● SUPPLIED DATA:
......

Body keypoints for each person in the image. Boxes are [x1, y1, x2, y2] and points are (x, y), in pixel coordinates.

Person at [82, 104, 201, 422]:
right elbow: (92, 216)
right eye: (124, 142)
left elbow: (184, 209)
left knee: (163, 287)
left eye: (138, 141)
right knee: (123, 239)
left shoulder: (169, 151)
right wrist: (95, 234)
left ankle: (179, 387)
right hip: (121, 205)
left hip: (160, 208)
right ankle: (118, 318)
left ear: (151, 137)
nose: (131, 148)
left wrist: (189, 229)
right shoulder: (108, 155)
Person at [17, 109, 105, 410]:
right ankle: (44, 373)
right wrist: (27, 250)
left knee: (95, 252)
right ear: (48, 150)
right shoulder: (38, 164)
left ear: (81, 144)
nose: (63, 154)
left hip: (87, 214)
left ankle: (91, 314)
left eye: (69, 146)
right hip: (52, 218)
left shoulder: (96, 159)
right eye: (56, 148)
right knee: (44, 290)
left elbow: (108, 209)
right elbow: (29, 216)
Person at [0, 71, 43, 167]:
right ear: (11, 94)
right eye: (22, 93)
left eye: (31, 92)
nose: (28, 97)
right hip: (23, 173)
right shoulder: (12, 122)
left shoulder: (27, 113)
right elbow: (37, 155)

......

● TASK DETAILS: Reproduce every record in full, keeping each one exactly as it reads.

● EXERCISE ANSWER:
Body keypoints for each person in the image. Boxes are [x1, y1, x2, y2] and points are (x, y), in pixel coordinates.

Person at [82, 104, 201, 422]:
right elbow: (92, 216)
right eye: (124, 142)
left elbow: (184, 209)
left knee: (163, 287)
left eye: (138, 141)
right knee: (123, 239)
left shoulder: (169, 151)
right wrist: (95, 234)
left ankle: (179, 387)
right hip: (121, 205)
left hip: (160, 208)
right ankle: (118, 318)
left ear: (151, 137)
nose: (131, 148)
left wrist: (189, 229)
right shoulder: (108, 155)
Person at [17, 109, 105, 410]:
right ankle: (44, 373)
right wrist: (27, 250)
left knee: (95, 252)
right ear: (48, 150)
right shoulder: (38, 164)
left ear: (81, 144)
nose: (63, 154)
left hip: (87, 214)
left ankle: (91, 314)
left eye: (69, 146)
right hip: (52, 218)
left shoulder: (96, 159)
right eye: (56, 148)
right knee: (44, 290)
left elbow: (108, 209)
right elbow: (29, 216)
Person at [0, 71, 43, 167]:
right ear: (11, 94)
right eye: (22, 93)
left eye: (31, 92)
nose: (28, 97)
right hip: (23, 173)
right shoulder: (12, 122)
left shoulder: (27, 113)
right elbow: (37, 155)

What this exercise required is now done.